Inner  Frontier
Fourth Way Spiritual Practice

 

Inner Work


For the week of September 12, 2011

Left-click for MP3 audio stream, right-click to download


Living as I

(Living in Presence: Aspect 5 of 7)

In looking for who we are, in trying to discover ourselves, our I, we often labor under the misconception that our I is like everything else in the world, that it can be objectified, looked at, studied and known. If even our consciousness can be known to some extent, then why not our I also? I must be something, so let me find that thing.

But that is just the point: our I is not a thing, not even an energy. Our I is always subjective, the knower and never the known. We cannot isolate or display our I, even to ourselves, for our I is the one who looks, the one who chooses to look, the seer and never the seen.

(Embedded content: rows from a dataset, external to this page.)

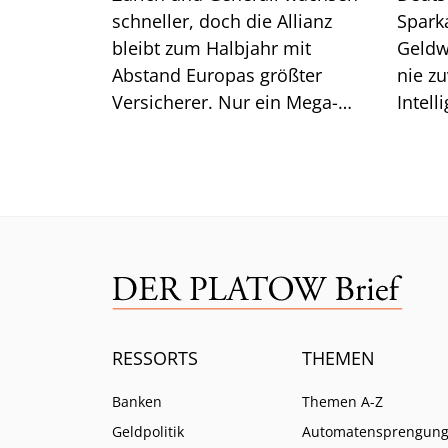
schneller, doch die Allianz
Spark
bleibt zum Halbjahr mit
Geldw
Abstand Europas größter
nie zu
Versicherer. Nur ein Mega-
Intell
Risiko lässt selbst CEO Bäte
Branc
ratlos zurück.
ein.
RESSORTS
THEMEN
Banken
Themen A-Z
Geldpolitik
Automatensprengun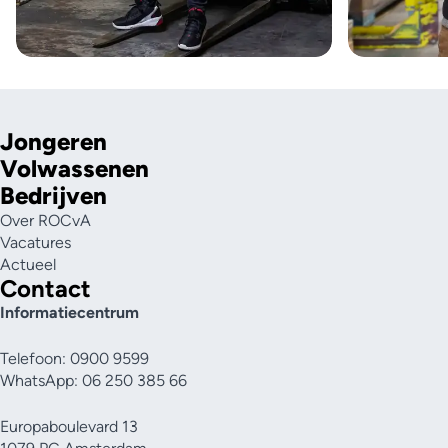
Jongeren
Volwassenen
Bedrijven
Over ROCvA
Vacatures
Actueel
Contact
Informatiecentrum
Telefoon: 0900 9599
WhatsApp: 06 250 385 66
Europaboulevard 13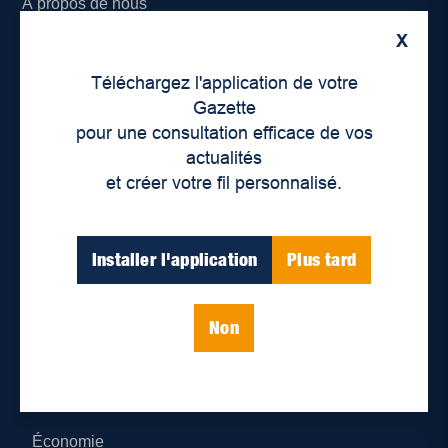
À propos de nous
X
Déontologie et confidentialité
Téléchargez l'application de votre
Devenir partenaire
Gazette
pour une consultation efficace de vos
Lieux de distribution
actualités
et créer votre fil personnalisé.
Nous joindre
Parutions numériques
Installer l'application
Plus tard
Catégories
Non
Actualités
Environnement
Économie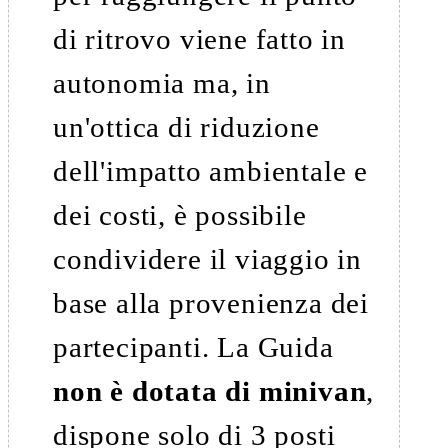
di ritrovo viene fatto in
autonomia ma, in
un'ottica di riduzione
dell'impatto ambientale e
dei costi, è possibile
condividere il viaggio in
base alla provenienza dei
partecipanti. La Guida
non è dotata di minivan
,
dispone solo di 3 posti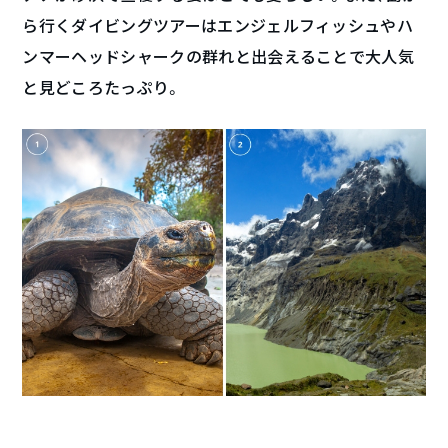
ら行くダイビングツアーはエンジェルフィッシュやハ
ンマーヘッドシャークの群れと出会えることで大人気
と見どころたっぷり。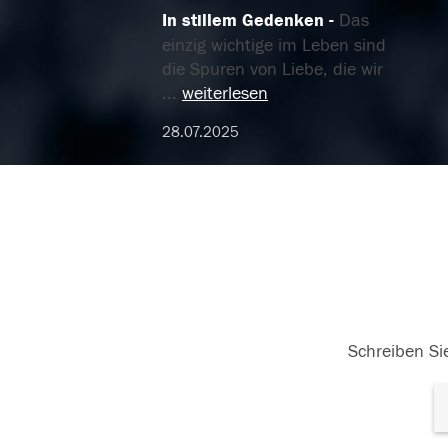
In stillem Gedenken
Das
einzig wichtige im Leben sind
die Spuren von Liebe, die wir
...
weiterlesen
28.07.2025
Schreiben Sie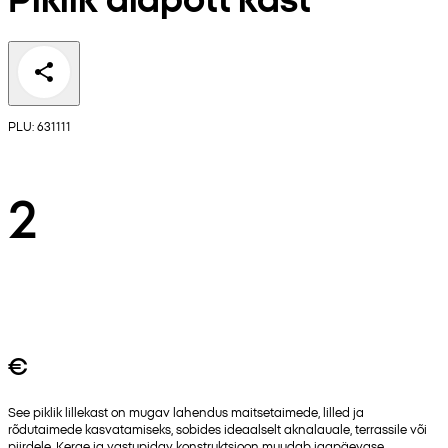
PLU: 631111
2
€
See piklik lillekast on mugav lahendus maitsetaimede, lilled ja
rõdutaimede kasvatamiseks, sobides ideaalselt aknalauale, terrassile või
piirdele. Kerge ja vastupidav konstruktsioon muudab igapäevase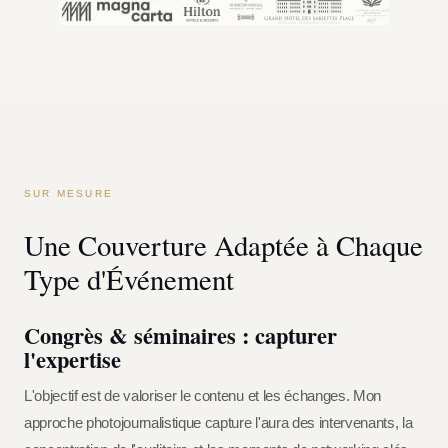
SUR MESURE
Une Couverture Adaptée à Chaque
Type d'Événement
Congrès & séminaires : capturer
l'expertise
L'objectif est de valoriser le contenu et les échanges. Mon
approche photojournalistique capture l'aura des intervenants, la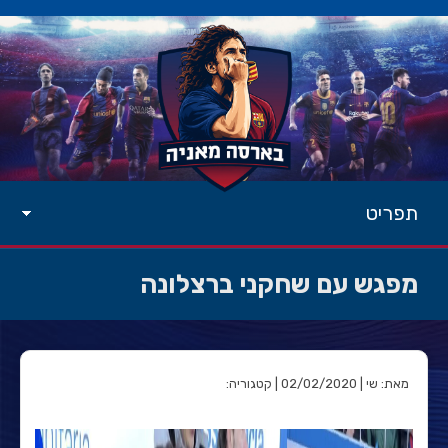
תפריט
מפגש עם שחקני ברצלונה
מאת: שי | 02/02/2020 | קטגוריה: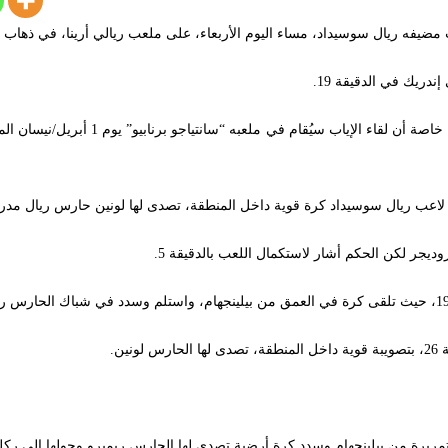
دريك في الدقيقة 19.
بهذا الانتصار يضع ريال مدريد قدما في المبا
ب ريال سوسيداد كرة قوية داخل المنطقة، تصدى لها لونين حارس ريال مدريد ب
ديجر لكن الحكم أشار لاستكمال اللعب بالدقيقة 5.
ين.
يرة من بيلينجهام وسدد كرة أرضية تصدى لها الحارس ريميرو وحولها إلى ركلة ركن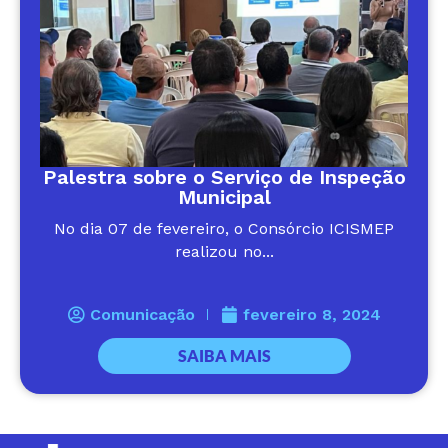
Palestra sobre o Serviço de Inspeção
Municipal
No dia 07 de fevereiro, o Consórcio ICISMEP
realizou no...
Comunicação
fevereiro 8, 2024
SAIBA MAIS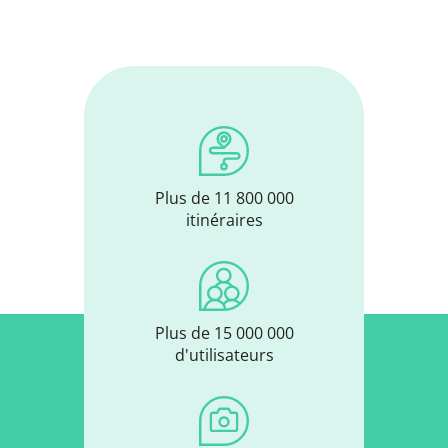
Plus de 11 800 000
itinéraires
Plus de 15 000 000
d'utilisateurs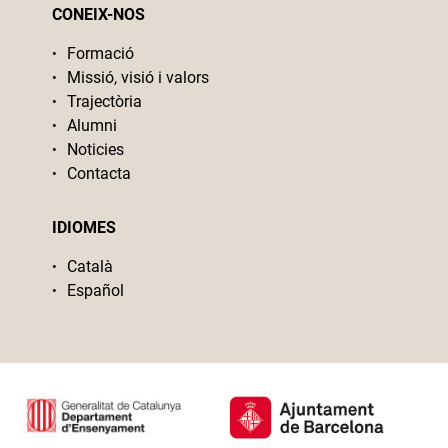
CONEIX-NOS
Formació
Missió, visió i valors
Trajectòria
Alumni
Noticies
Contacta
IDIOMES
Català
Español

At first blush, it would seem that there is no problem here. I am the one who does what I do: end of story. If only that were the case. Nearly all of what I do just happens, I dont really do it at all. It is easiest to see this in my automatic associative thoughts and reactive emotions. Clearly I am not intentionally thinking those thoughts, nor intentionally feeling those emotions. They just happen on their own by habit, by conditioning, and by programmed responses to sensory inputs. These thoughts that run through my mind are not typically my doing.

Surprisingly, this habitual, conditioned, programmed way of living extends into our life far beyond just driving our automatic thoughts and emotions. Indeed, most of what we do and say just happens. We learn a task and then do it by program. We let our long-established personality patterns drive our interactions with people. Our intentions in what we do are weak, non-existent, or not active in the moment.

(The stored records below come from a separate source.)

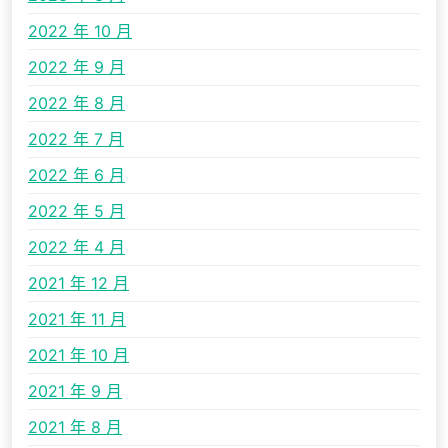
2022 年 10 月
2022 年 9 月
2022 年 8 月
2022 年 7 月
2022 年 6 月
2022 年 5 月
2022 年 4 月
2021 年 12 月
2021 年 11 月
2021 年 10 月
2021 年 9 月
2021 年 8 月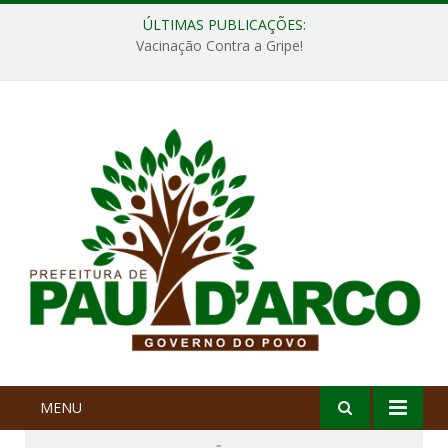
ÚLTIMAS PUBLICAÇÕES:
Vacinação Contra a Gripe!
MENU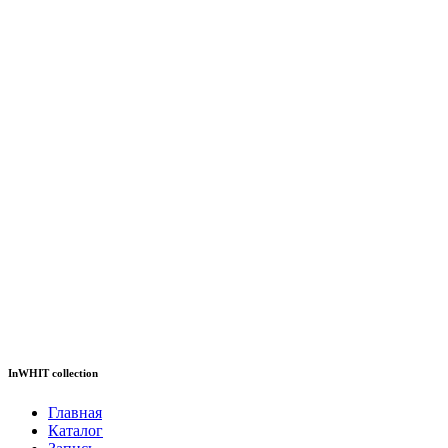
InWHIT collection
Главная
Каталог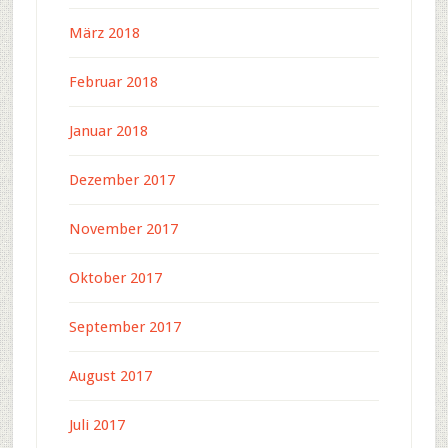
März 2018
Februar 2018
Januar 2018
Dezember 2017
November 2017
Oktober 2017
September 2017
August 2017
Juli 2017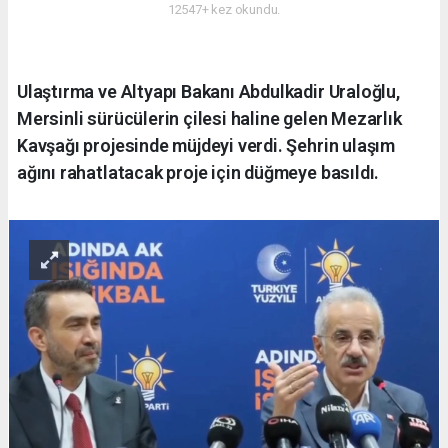
12547+ kez okundu.
Ulaştırma ve Altyapı Bakanı Abdulkadir Uraloğlu,
Mersinli sürücülerin çilesi haline gelen Mezarlık
Kavşağı projesinde müjdeyi verdi. Şehrin ulaşım
ağını rahatlatacak proje için düğmeye basıldı.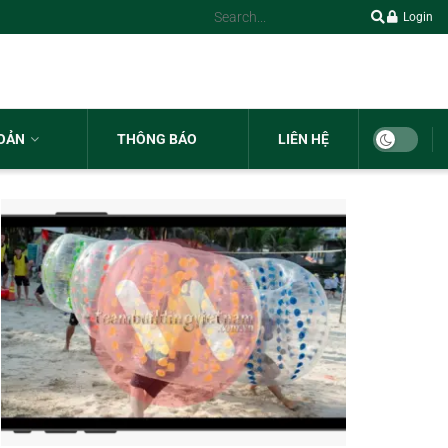
Login
HOẢN
THÔNG BÁO
LIÊN HỆ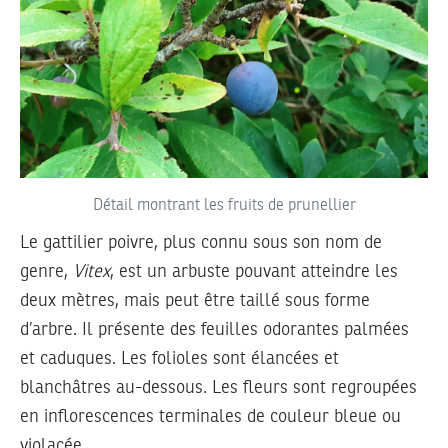
Détail montrant les fruits de prunellier
Le gattilier poivre, plus connu sous son nom de
genre,
Vitex
, est un arbuste pouvant atteindre les
deux mètres, mais peut être taillé sous forme
d’arbre. Il présente des feuilles odorantes palmées
et caduques. Les folioles sont élancées et
blanchâtres au-dessous. Les fleurs sont regroupées
en inflorescences terminales de couleur bleue ou
violacée.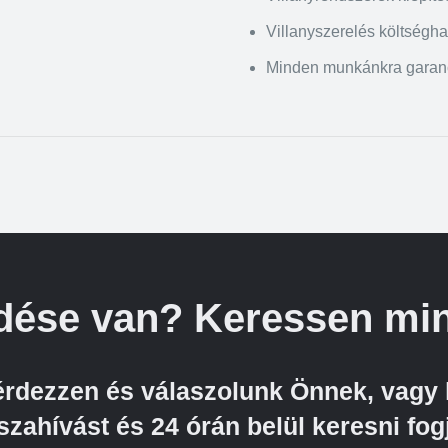
Villanyszerelés költségh
Minden munkánkra garan
dése van? Keressen min
kérdezzen és válaszolunk Önnek, vagy 
szahívást és 24 órán belül keresni fog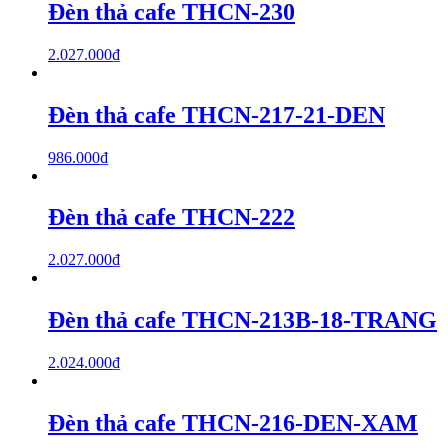
Đèn thả cafe THCN-230
2.027.000
₫
Đèn thả cafe THCN-217-21-DEN
986.000
₫
Đèn thả cafe THCN-222
2.027.000
₫
Đèn thả cafe THCN-213B-18-TRANG
2.024.000
₫
Đèn thả cafe THCN-216-DEN-XAM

But there is another possibility, another way of living: living as I. We do not need look for our I, as if it were some sacred object hidden in the depths of our soul. We just need to be our I, to be ourselves, and not let our body, heart, and mind drift through life with little or no direction or choice on our part.

You cannot find yourself, but you can be yourself. This is not just a slogan or idea. It is an action, open to us to take. It is an act of will, in a moment, an act that can be renewed, moment-to-moment. The act is to be, to be the one who is you, the one who does what you do, who sees what you see, the one at your very core. Ordinarily, no one is at our core. We leave it empty, by default. But we can choose. We can choose to be, to be our core. We can invoke our will-to-be. It is both simple and profound, but its depth and significance can be hidden from us by that very simplicity. Just be. Just be yourself. Be the one who is reading these words.

Heres one specific approach to this. Inwardly say I am. Get behind it and say it with meaning. Be the one who is saying it. Say it inwardly, silent and calm, but firm and full-throated, with the whole of yourself. Even though the word I is just a thought, you can use it as signal to call forth your actual I, to invest the thinking of the thought with the action of being here, being present, being the thinker, the one who you are, your I.

Try it for a minute or two when you can give it your full attention, perhaps a few times a day. To further strengthen the effort, you can simultaneously sense your body. So then you are the one who is thinking I am and sensing. Just be clear that the sensation in your body and thought I are not you, not your I. You are the one who is choosing, who is thinking that thought and sensing your body. Gradually this exercise can train you to be yourself, your I, train you to live as I.

This practice of thinking I am is only a temporary, training expedient. It is neither necessary nor desirable to go about your whole day thinking I am. That would only get in the way of living your life, interposing the thought I between you, your actual I, and what you do or experience. To be your I, yourself, you do not need to think I. You can be yourself, your I, without thinking it, because you are not a thought. We just occasionally use the thought I am to elicit our sense of I, to reinforce the experience of being I.

When our inner life is in disarray, difficult emotions rampant or persistently vociferous thoughts cascading, that situation can remind us to return to ourselves. If someone, our I, is at home in us, in our core, that brings order to our inner world. This simultaneously relieves the disarray and intensifies our experiencing. We live more. For that moment, we stop drifting. We live. In true presence, we continuously choose to be aware, here and now, to be the one who is aware, the one who is living our life.

For this week, work to increase your ability to live as yourself, as I.